Beginner~5 minPython
Python SDK Quickstart
Cloudach is OpenAI-compatible. You use the standard openai Python package — just point it at Cloudach's base URL. No new SDK to learn.
1. Install
Install the OpenAI Python SDK (v1.0 or later):
pip install openai
If you're using a virtual environment or conda, activate it first.
2. Configure
Create the client with your Cloudach API key and base URL. Store your key in an environment variable — never hard-code it in source files.
import os
from openai import OpenAI
client = OpenAI(
base_url="https://api.cloudach.com/v1",
api_key=os.environ["CLOUDACH_API_KEY"],
)Your key looks like
sk-cloudach-.... Get one from the Dashboard → API Keys page.3. First call
Make your first chat completion — 5 lines of logic:
import os
from openai import OpenAI
client = OpenAI(
base_url="https://api.cloudach.com/v1",
api_key=os.environ["CLOUDACH_API_KEY"],
)
response = client.chat.completions.create(
model="llama3-8b",
messages=[{"role": "user", "content": "What is the capital of France?"}],
)
print(response.choices[0].message.content)
# → "The capital of France is Paris."
print(f"Tokens used: {response.usage.total_tokens}")Run it:
CLOUDACH_API_KEY=sk-cloudach-... python your_script.py
4. Add a system prompt
Use the system role to give the model a persona or set of instructions. It always comes first in the messages array.

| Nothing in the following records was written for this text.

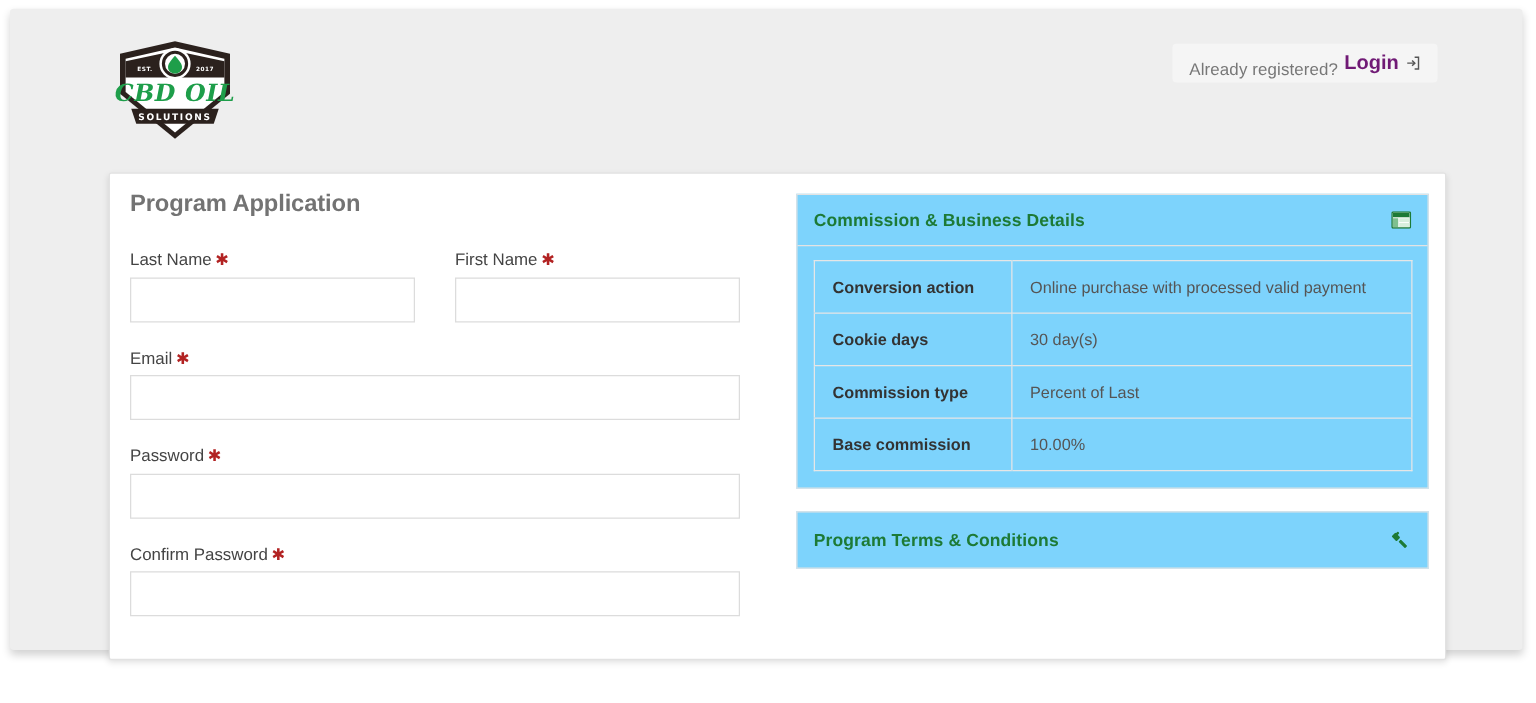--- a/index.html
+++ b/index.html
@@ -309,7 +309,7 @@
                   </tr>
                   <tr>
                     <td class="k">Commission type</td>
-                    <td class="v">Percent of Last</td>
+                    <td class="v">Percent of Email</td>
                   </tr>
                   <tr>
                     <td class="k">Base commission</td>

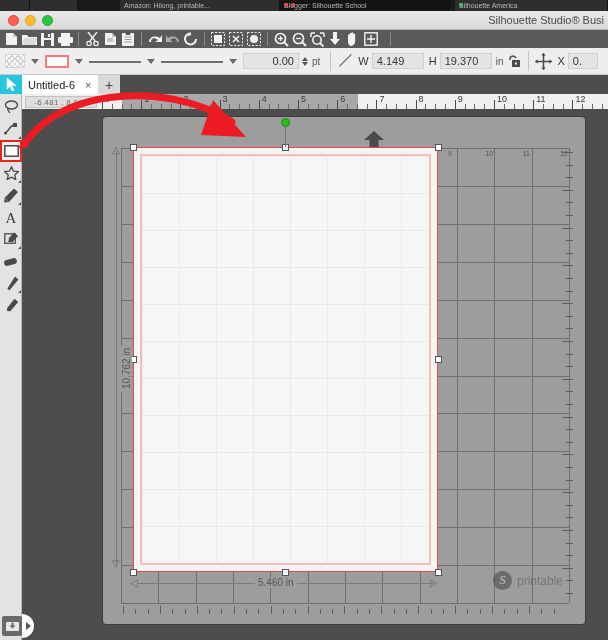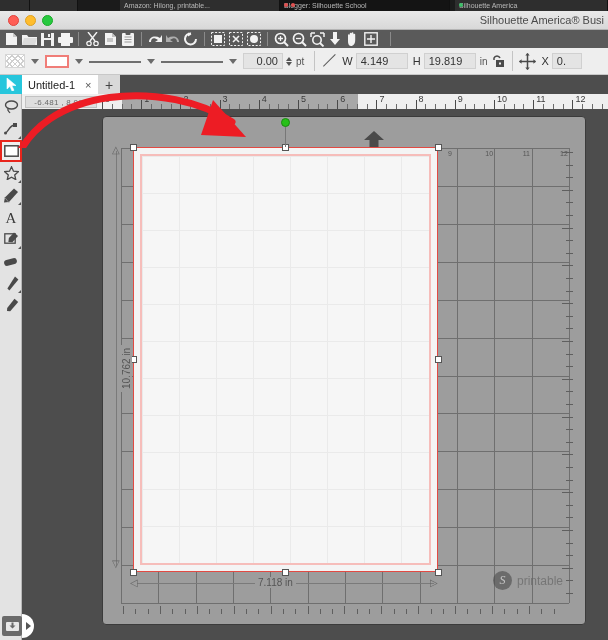--- a/index.html
+++ b/index.html
@@ -204,7 +204,7 @@
     <div class="light y"></div>
     <div class="light g"></div>
   </div>
-  <div class="ttl">Silhouette America® Busi</div>
+  <div class="ttl">Silhouette Studio® Busi</div>
 </div>
 
 <div id="toolbar1">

response = client.chat.completions.create(
model="llama3-8b",
messages=[
{"role": "system", "content": "You are a concise technical assistant. Reply in plain text only."},
{"role": "user", "content": "Explain what a REST API is in one sentence."},
],
)
print(response.choices[0].message.content)5. Key parameters
The most useful parameters for chat.completions.create:
| Parameter | Type | Default | Description |
|---|---|---|---|
model | str | — | Required. Model ID, e.g. "llama3-8b", "mixtral-8x7b" |
messages | list | — | Required. List of {"role", "content"} dicts |
temperature | float | 1.0 | Randomness: 0.0 = deterministic, 2.0 = very random |
max_tokens | int | model max | Hard cap on response length in tokens |
stream | bool | False | Set True to receive tokens as they are generated |
top_p | float | 1.0 | Nucleus sampling threshold (alternative to temperature) |
# Example with optional parameters
response = client.chat.completions.create(
model="llama3-70b",
messages=[{"role": "user", "content": "Write a haiku about distributed systems."}],
temperature=0.8,
max_tokens=100,
)6. Streaming
Set stream=True to receive tokens as they are generated. The response becomes an iterator of chunks instead of a single object.
stream = client.chat.completions.create(
model="llama3-8b",
messages=[{"role": "user", "content": "Count from 1 to 5 slowly."}],
stream=True,
)
for chunk in stream:
delta = chunk.choices[0].delta.content
if delta:
print(delta, end="", flush=True)
print() # newline after stream endsStreaming dramatically improves perceived latency — users see the first token in ~1s instead of waiting for the full response. Use it in any interactive UI.